Snake venom has been a rich source of reagents for neuroscience research. Venom from the many-banded krait, a species found in Taiwan and Southern China, led to the identification of the first neurotransmitter receptor. In 1963 Chang and Lee at the National Taiwan University isolated a toxin, known as alpha-bungarotoxin, that binds strongly to the receptor for acetylcholine, the main neurotransmitter at neuromuscular synapses. This toxin, used by snakes to paralyze their victims’ muscles, was used by researchers to purify the acetylcholine receptor, and is still widely used today to study the biology of synapses.
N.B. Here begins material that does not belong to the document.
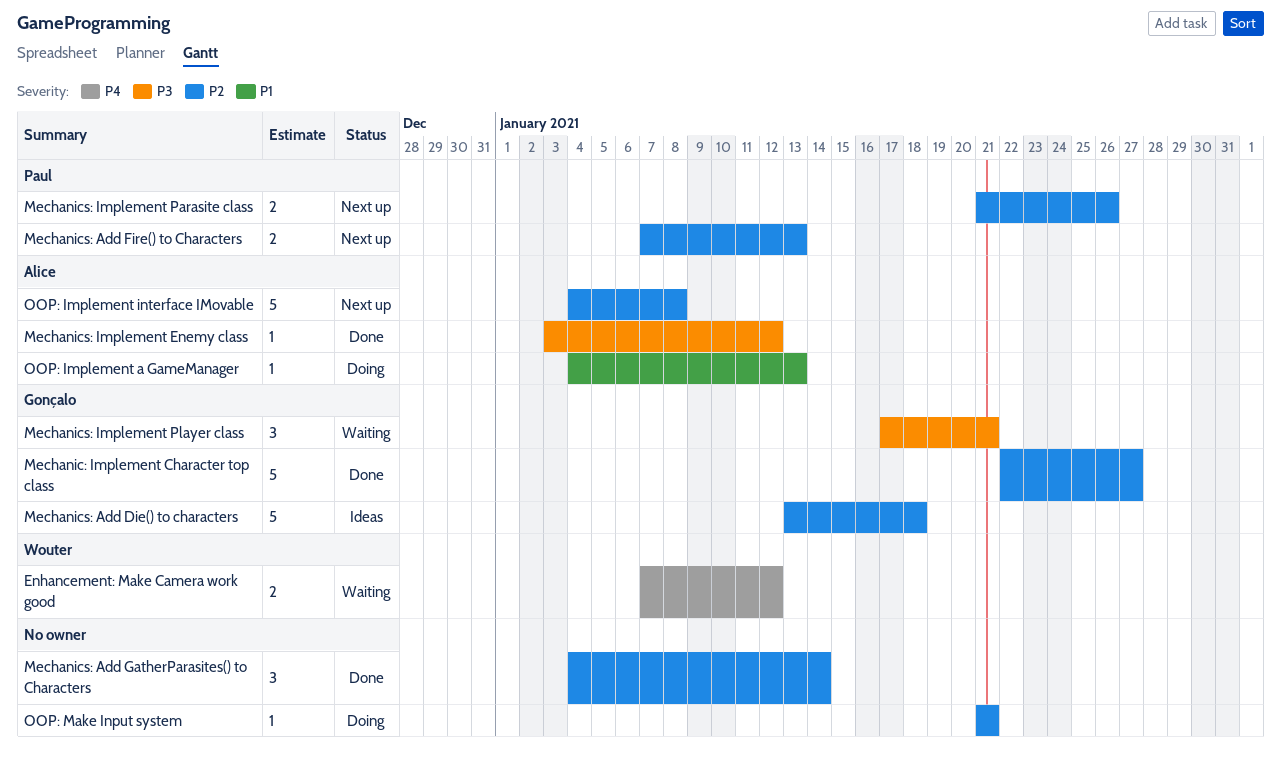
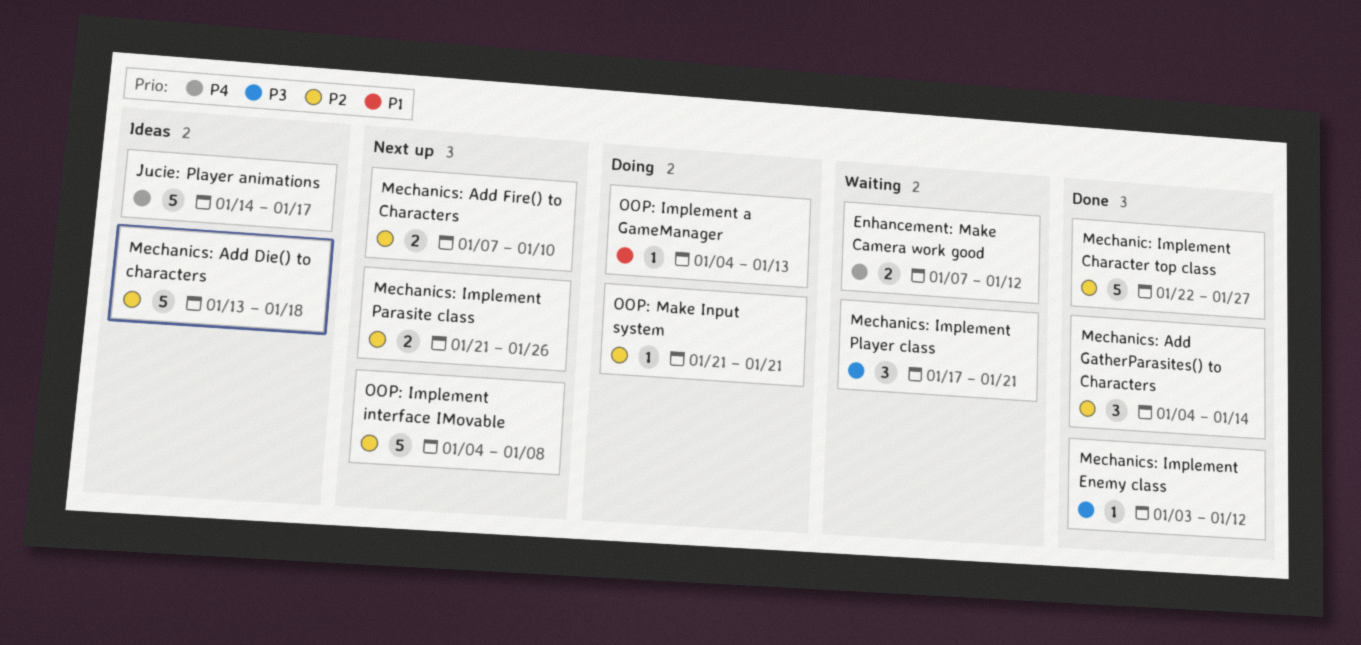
Jucie: Player animations: none -> present
Mechanics: Add Fire() to Characters, due: Jan 13 -> Jan 10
Snake venom played central role in the identification of nerve growth factor (NGF) by Stanley Cohen and Rita Levi-Montalcini, who shared the 1986 Nobel Prize for their work. They discovered that the venom of the moccasin snake (a species of pit viper from the Southeastern US) was a rich source of a factor that could induce outgrowth of fibers from cultured neurons. This enabled them to characterize and eventually purify NGF, the first growth factor to be identified and the prototype for a large family of signaling molecules.

Snake venom has also led to several important advances in pain research, an area of great therapeutic interest. A protein complex isolated from the Texas coral snake has recently been shown to activate acid-sensitive ion channels (ASICs) in pain neurons, which is why bites from these snakes are so painful.  A peptide from the venom of a different species (the black mamba of East Africa, among the most venomous of all snakes) blocks the same channels and shows powerful analgesic effects – suggesting a promising new direction for drug development.
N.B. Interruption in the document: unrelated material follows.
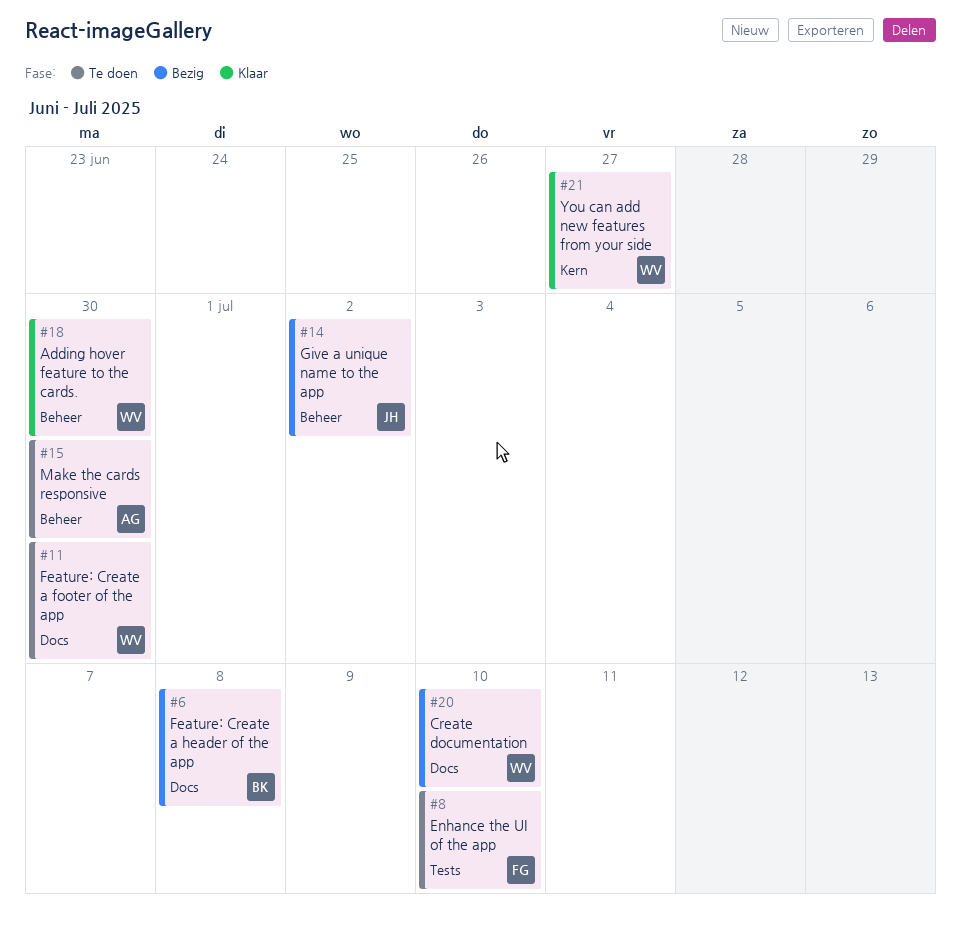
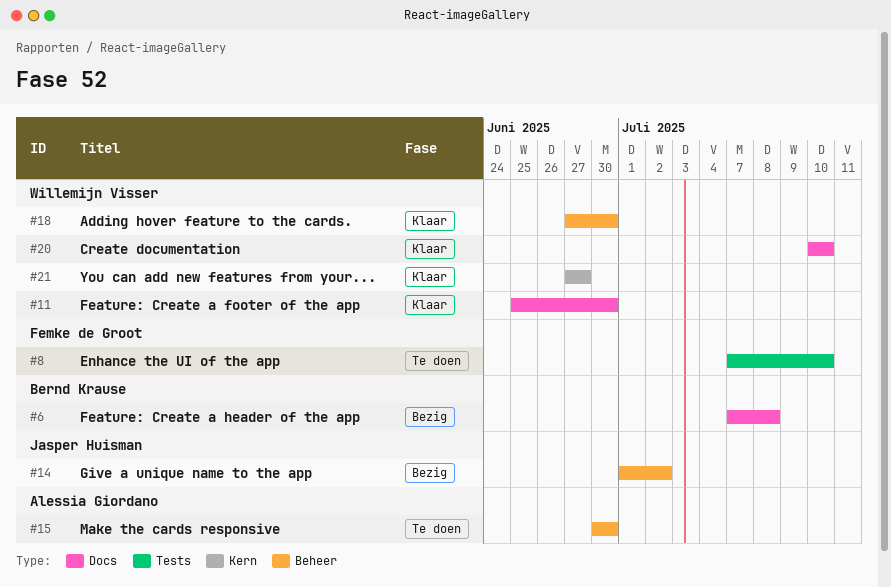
#11, status: Te doen -> Klaar
#20, status: Bezig -> Klaar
There are hundreds of species of venomous snakes, whose venoms contain a rich diversity of substances that have evolved specifically to interfere with the nervous systems of their victims and predators – a diversity that has only begun to be explored.

Snake evolution and behavior

Several families of snakes, including pit vipers, boas and pythons, can hunt at night using infrared (IR) radiation emitted by their warm-blooded prey. This ability arises from pit organs below the eyes, which allow these snakes to locate IR sources, sometimes with great accuracy. The molecular basis of IR detection was recently identified, and found to be an ion channel of the TRP family that is highly sensitive to warmth. The corresponding channel in other species is not strongly temperature-sensitive and is used mainly to detect chemical irritants (in humans, it responds to wasabi and mustard).  During snake evolution the same channel appears to have been co-opted for IR detection on several independent occasions in different snake families.
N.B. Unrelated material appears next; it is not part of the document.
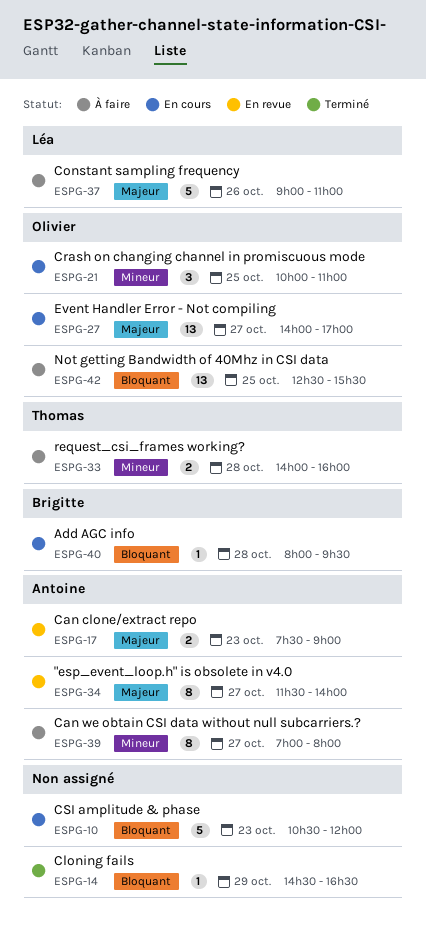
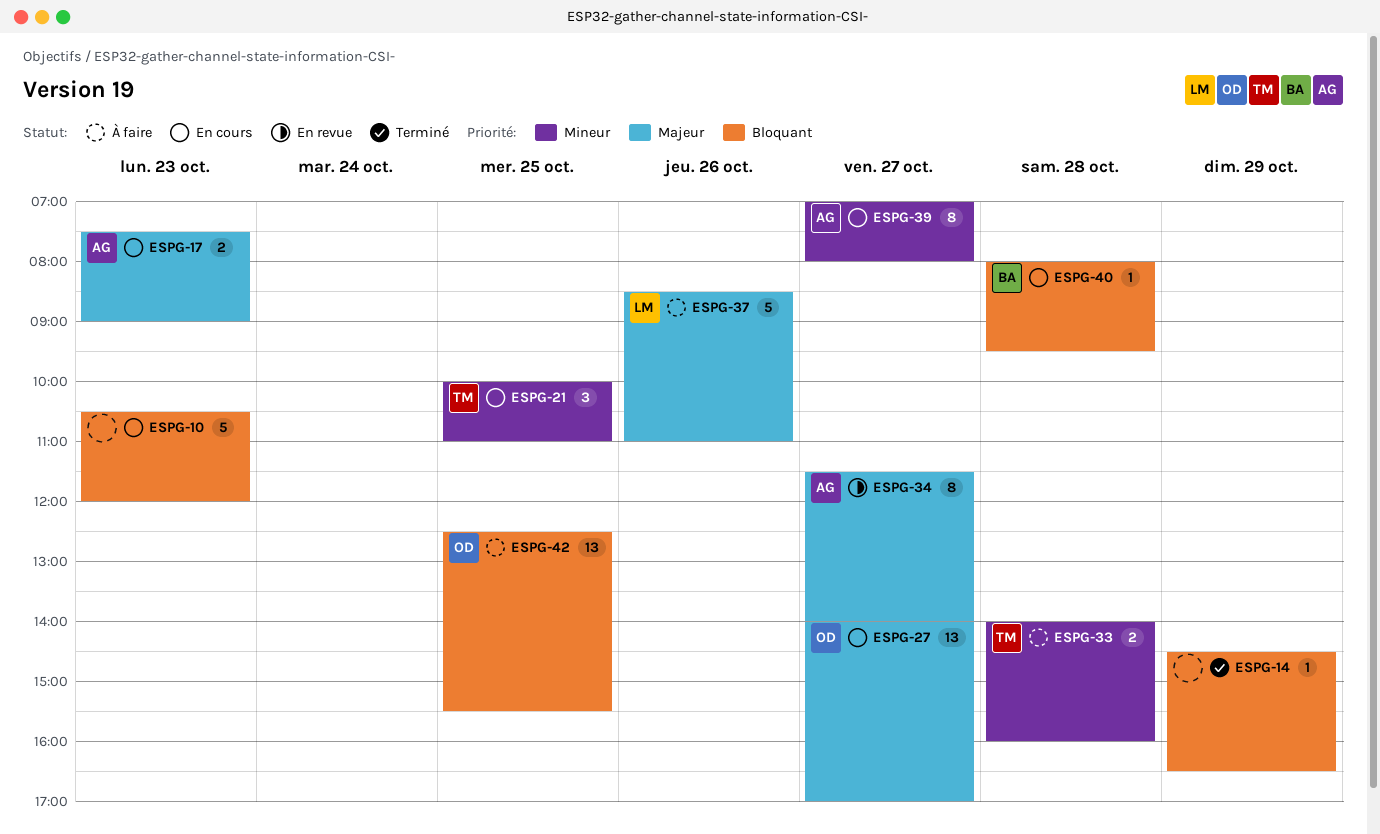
ESPG-17, status: En revue -> En cours
ESPG-21, owner: Olivier -> Thomas
ESPG-37, begins: 09:00 -> 08:30
ESPG-39, status: À faire -> En cours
Another example of the evolutionary flexibility of brain and behavior comes from the tentacled snake of South-East Asia. This species hunts underwater, lying in wait for fish and detecting their location through a combination of vision and vibration. The snake captures a fish by exploiting its startle reflex – by making a feint with its body, the snake induces the fish to make a stereotypical escape response, directly toward the snake’s jaws. The snake can predict the fish’s behavior and makes a lunge to swallow it, all within about 25ms, or 1/40th second [video]. Remarkably a naïve snake, raised in captivity with no prior experience of fish, can do the same. Thus, the snake’s brain has been pre-wired by evolution to perform this behavior without the need for learning.

Snake phobia

Some people have a phobia for snakes, as do some animals, providing a useful model for understanding the neural basis of fear and anxiety. In one study, researchers even scanned volunteer subjects as they confronted a live snake inside the MRI scanner. These phobic responses are at least partly innate; monkeys, for example, will respond fearfully to a snake-like object even if they have never encountered one before. This raises interesting questions about how our brains are pre-wired to recognize specific stimuli, and also provides an opportunity to study how innate and leaned responses interact to control behavior.

These days snakes have more to fear from humans than vice versa, and many species around the world are now endangered. Awareness of their biology and potential for neuroscience discovery may strengthen efforts to conserve these remarkable creatures.